TOP PHILOSOPHER FLEW DENIES EXISTENCE OF AN AFTERLIFE 

Antony Flew one of the great philosophers argued for atheism and soon before his death in 2010 brought out the book There is a God in which he advocated what amounts to an argument for a designer God. It falls short of what Christians want to believe in but they still hail him as evidence that their belief is not as silly as many think. The work has implications for belief in such miracles as the creation and others. A miracle is something that nature cannot do. So it is presumed that some God or magical being can do it.

Inflewenza

Flew stated on page 2 that he does not believe in an afterlife.  He does not explain much about it but he does show that arguments for it are wanting.

It is good that Flew tries to weed out a fallacious danger in the thought of many philosophers. This thought claims that we can know nothing for sure in matters of philosophy. It claims it on the grounds that there is always somebody who won't be persuaded or convinced (page 41). They think that there is no way to know that one philosopher is right and another wrong. He reminds us that a proof is still a proof even if people don't accept it. Creating a proof is a different thing to persuading a person that the proof works.
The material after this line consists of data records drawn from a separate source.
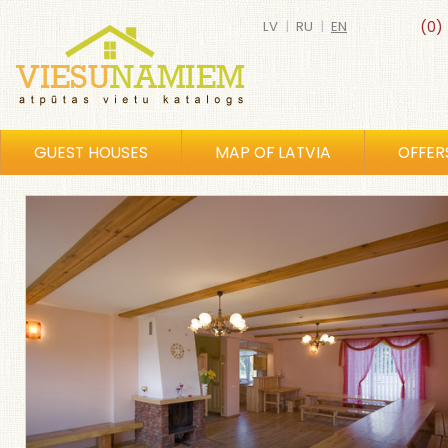
LV
|
RU
|
EN
(0)
GUEST HOUSES
MAP OF LATVIA
OFFER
This is very important.  Arguments for God and the afterlife are the top controversies for causing even philosophers to doubt themselves.
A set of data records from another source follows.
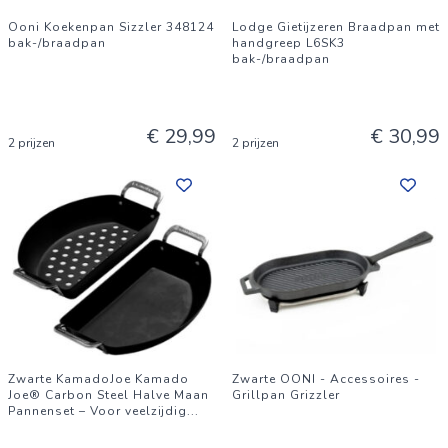
Ooni Koekenpan Sizzler 348124
Lodge Gietijzeren Braadpan met
bak-/braadpan
handgreep L6SK3
bak-/braadpan
€ 29,99
€ 30,99
2 prijzen
2 prijzen
Zwarte KamadoJoe Kamado
Zwarte OONI - Accessoires -
Joe® Carbon Steel Halve Maan
Grillpan Grizzler
Pannenset – Voor veelzijdig
...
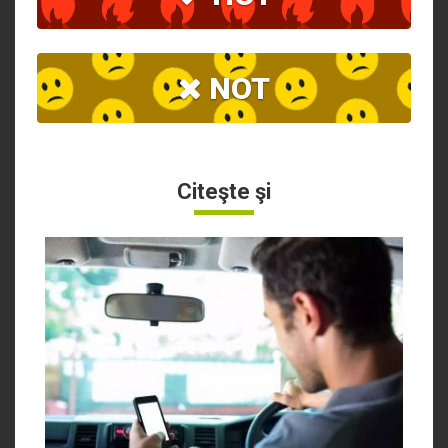
NOT
Citeşte şi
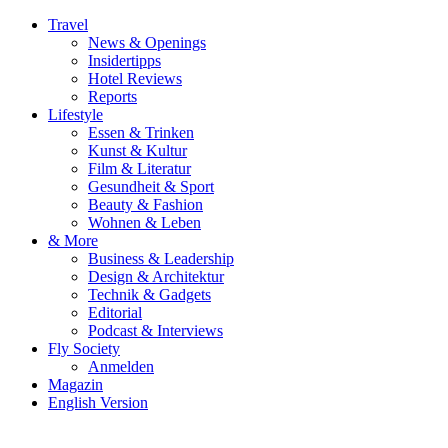
Travel
News & Openings
Insidertipps
Hotel Reviews
Reports
Lifestyle
Essen & Trinken
Kunst & Kultur
Film & Literatur
Gesundheit & Sport
Beauty & Fashion
Wohnen & Leben
& More
Business & Leadership
Design & Architektur
Technik & Gadgets
Editorial
Podcast & Interviews
Fly Society
Anmelden
Magazin
English Version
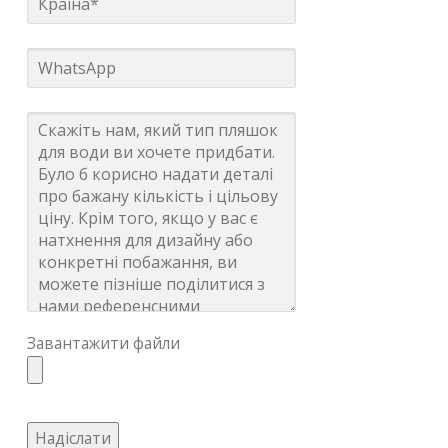
Завантажити файли
Надіслати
As God may not care about us there is no reason to think a God means there is probably an afterlife.

Page 46-47 is where Flew mentions the seeming incompatibility of the existence of evil with God. He mentions the view of Mascall that evil counting against God's goodness may not mean that God and evil are incompatible.
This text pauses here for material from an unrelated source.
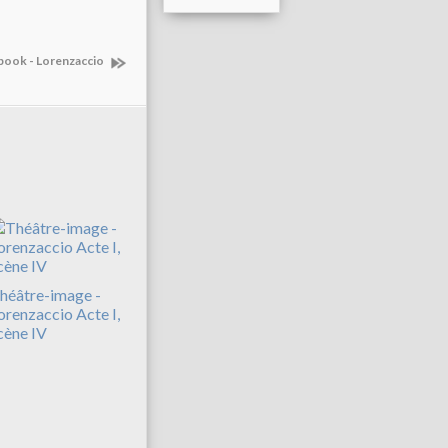
book - Lorenzaccio
héâtre-image -
orenzaccio Acte I,
cène IV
I object to Mascall for the evil is so serious that it does mean evil and a perfect God are incompatible. Mascall would make sense if he was thinking of a scenario where the husband's love for his wife is not diminished or to be questioned because of his small mistakes in his treatment of her. Religion and belief in God, whether they mean to or not, trivialise gross evil.

Suppose you have a suspect for a murder who really is guilty of it. Mascall would say that his good deeds will count against his guilt but will still be compatible with his being guilty.

They are not completely compatible with his guilt. In so far as the good deeds do count against his guilt they are incompatible with it. Just because he really was guilty will not prove that the good deeds did not count against it or were not compatible. There is always some doubt when we give evidence for something. What is important is that the evidence be analysed so well that the doubts will be very much diminished and made unimportant.

A man can be guilty but his good deeds can cast some doubt on his guilt. That is because he is an imperfect man. With God it is different because he is supposed to be all-perfect. A single evil that cannot be called tolerable in any sense or be said to have a purpose disproves God even if there is nothing else but good. God himself set a very high standard in the Bible when he said that a predictor of the future who is speaking for him must make no errors at all. One error entitled the people to reject the prophet for God makes no mistakes. Evils are errors - they are what should not be.

To say that evil may fit the love of God is self-eliminating for you may as well say it does not.   It is not an argument but just speech.  So you cannot say that we probably live on for you cannot say there is probably a good God to help us live on.  Besides, a God may care about his creatures but he may hold that as long as he makes a new creature when you die he is under no obligation to give you an afterlife. 

The whole way death is set up is like you are a computer that has broken down forever.  Why would God preserve your soul?  If your computer breaks you recycle it.  What physically happens is just what happens.  It does not have a soul to survive in.  God is a liar if you live on.  And if you did an all-powerful God can look after you without resurrecting your body.

Flew was a Deist and a Deist denies that God is about us.  Thus an afterlife is just wishful thinking if Deism is right.